Goal: Echo each of the rows below line for line, changing nothing.

Records shown:
##########

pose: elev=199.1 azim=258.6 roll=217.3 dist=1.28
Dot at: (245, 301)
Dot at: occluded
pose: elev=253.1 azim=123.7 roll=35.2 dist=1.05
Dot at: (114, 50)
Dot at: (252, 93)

##########

Exercise answer:
pose: elev=199.1 azim=258.6 roll=217.3 dist=1.28
Dot at: (245, 301)
Dot at: occluded
pose: elev=253.1 azim=123.7 roll=35.2 dist=1.05
Dot at: (114, 50)
Dot at: (252, 93)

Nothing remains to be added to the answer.